Lira aceita 3 emendas no projeto de isenção do IR; confira as mudanças
O relator do projeto que amplia a isenção do Imposto de Renda da Pessoa Física (IRPF) para rendas de até R$ 5.000 mensais, deputado Arthur Lira (PP-AL), acatou 3 das 99 emendas apresentadas. A proposta, aprovada por unanimidade na Câmara nesta quarta-feira (1º), é uma prioridade econômica do governo Lula, mantendo seu núcleo, mas com ajustes em compensações, dividendos e investimentos isentos.
Mudanças no texto
Lira preservou a isenção até R$ 5.000, desconto parcial até R$ 7.350 e alíquota de 10% sobre dividendos acima de R$ 50 mil, mas fez alterações:
- Compensação a estados e municípios: Excedente da arrecadação federal poderá reduzir a alíquota da CBS e compensar perdas locais com repasses trimestrais.

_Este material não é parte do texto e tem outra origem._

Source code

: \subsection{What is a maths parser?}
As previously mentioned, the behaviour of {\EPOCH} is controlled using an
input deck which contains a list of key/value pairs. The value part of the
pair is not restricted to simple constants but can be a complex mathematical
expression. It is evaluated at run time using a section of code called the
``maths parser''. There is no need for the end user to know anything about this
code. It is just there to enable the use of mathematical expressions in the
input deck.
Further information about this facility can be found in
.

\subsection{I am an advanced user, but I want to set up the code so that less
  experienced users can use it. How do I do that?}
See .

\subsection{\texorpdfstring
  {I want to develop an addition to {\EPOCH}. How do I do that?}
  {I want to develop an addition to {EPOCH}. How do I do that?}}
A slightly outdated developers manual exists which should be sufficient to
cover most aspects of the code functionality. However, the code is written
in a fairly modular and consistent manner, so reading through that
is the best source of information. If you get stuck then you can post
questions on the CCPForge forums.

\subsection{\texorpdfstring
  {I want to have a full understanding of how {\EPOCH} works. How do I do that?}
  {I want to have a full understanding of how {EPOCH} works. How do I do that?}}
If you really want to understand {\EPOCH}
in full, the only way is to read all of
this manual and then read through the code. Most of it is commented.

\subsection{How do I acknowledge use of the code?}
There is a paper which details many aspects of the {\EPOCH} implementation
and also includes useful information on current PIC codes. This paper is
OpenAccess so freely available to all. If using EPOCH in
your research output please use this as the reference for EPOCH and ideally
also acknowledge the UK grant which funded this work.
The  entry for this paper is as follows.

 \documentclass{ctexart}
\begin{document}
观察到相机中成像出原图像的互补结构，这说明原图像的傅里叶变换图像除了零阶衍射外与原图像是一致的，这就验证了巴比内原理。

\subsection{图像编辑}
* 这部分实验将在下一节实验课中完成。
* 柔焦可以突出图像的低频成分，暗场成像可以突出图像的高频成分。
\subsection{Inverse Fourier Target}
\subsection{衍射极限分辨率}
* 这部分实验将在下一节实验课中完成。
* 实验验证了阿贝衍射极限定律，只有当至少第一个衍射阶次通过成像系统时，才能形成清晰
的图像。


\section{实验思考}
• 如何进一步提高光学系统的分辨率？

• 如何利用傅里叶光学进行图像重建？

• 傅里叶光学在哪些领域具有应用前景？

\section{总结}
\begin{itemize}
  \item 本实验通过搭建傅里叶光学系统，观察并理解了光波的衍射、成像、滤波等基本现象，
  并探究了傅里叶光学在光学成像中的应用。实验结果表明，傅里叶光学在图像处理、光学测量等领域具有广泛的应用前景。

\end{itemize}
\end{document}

- Titulares de cartórios: Emolumentos de serviços notariais e de registro foram excluídos da base de cálculo do IR mínimo.
- Lucros e dividendos: Retenção de 10% na fonte para valores acima de R$ 50 mil mensais, com redutor contra bitributação. Dividendos de 2025 ficam isentos de IR, mesmo se pagos até 2028.
- Fundos de investimento: Rendimentos de FIP-IE ficam fora do imposto mínimo, com alíquota progressiva de até 10% para ganhos acima de R$ 1,2 milhão anuais.
LCI, LCA, CRI e CRA seguem isentos, mantendo benefícios do mercado de crédito.
Ajuste no Prouni
Após negociação com o Ministério da Fazenda e a Receita Federal, faculdades do Prouni que atingirem a alíquota de 34% com bolsas não pagarão tributação adicional. Caso contrário, pagarão apenas a diferença.
Resistência da oposição
O líder do PL, Sóstenes Cavalcante (RJ), propôs emendas para vetar a medida ou elevar a isenção para R$ 10 mil, ambas rejeitadas por falta de viabilidade econômica ou inconstitucionalidade.
Câmara aprova isenção de IR até R$ 5 mil: quais os próximos passos?
A Câmara dos Deputados aprovou por unanimidade, em 1º de outubro, a isenção do Imposto de Renda (IR) para quem ganha até R$ 5 mil mensais e redução para rendas entre R$ 5 mil e R$ 7.350, em projeto prioritário do governo Lula (PT), que agora segue para o Senado. Com 493 votos favoráveis, o texto, relatado por Arthur Lira (PP-AL) e enviado em março, deve ser aprovado até o fim de 2025 para valer em 2026, beneficiando 10 milhões de pessoas, segundo o governo.
O Ministério da Fazenda destacou que a isenção, custando R$ 25,8 bilhões em 2026, será compensada por um imposto mínimo de até 10% para rendas acima de R$ 600 mil anuais, afetando 141,4 mil pessoas (0,06% da população), que hoje pagam alíquota média de 2,54%. A arrecadação prevista é de R$ 25,2 bilhões. Lira aceitou três de mais de cem emendas, ajustando a tributação mínima para cartórios, empresas do Prouni e a cobrança para altos rendimentos.
O Senado avançou com projeto similar, relatado por Renan Calheiros (MDB-AL), em meio a rivalidades com Lira. Emendas que tentaram eliminar o imposto para ricos ou beneficiar o agronegócio, como isenção de receita rural até R$ 508 mil anuais, foram rejeitadas. O limite atual de isenção é R$ 2.259, mas o “desconto simplificado” beneficia até R$ 3.036.
Opositores criticam a proposta como “eleitoreira” e alertam para impactos fiscais. Dados do Sindifisco Nacional mostram que super-ricos pagam proporcionalmente menos IR que a classe média, com queda de quase 40% na tributação de milionários entre 2007 e 2023, devido à isenção de dividendos. Já a classe média enfrenta aumento de impostos por tabela defasada. A proposta busca equiparar a tributação de ricos à da classe média.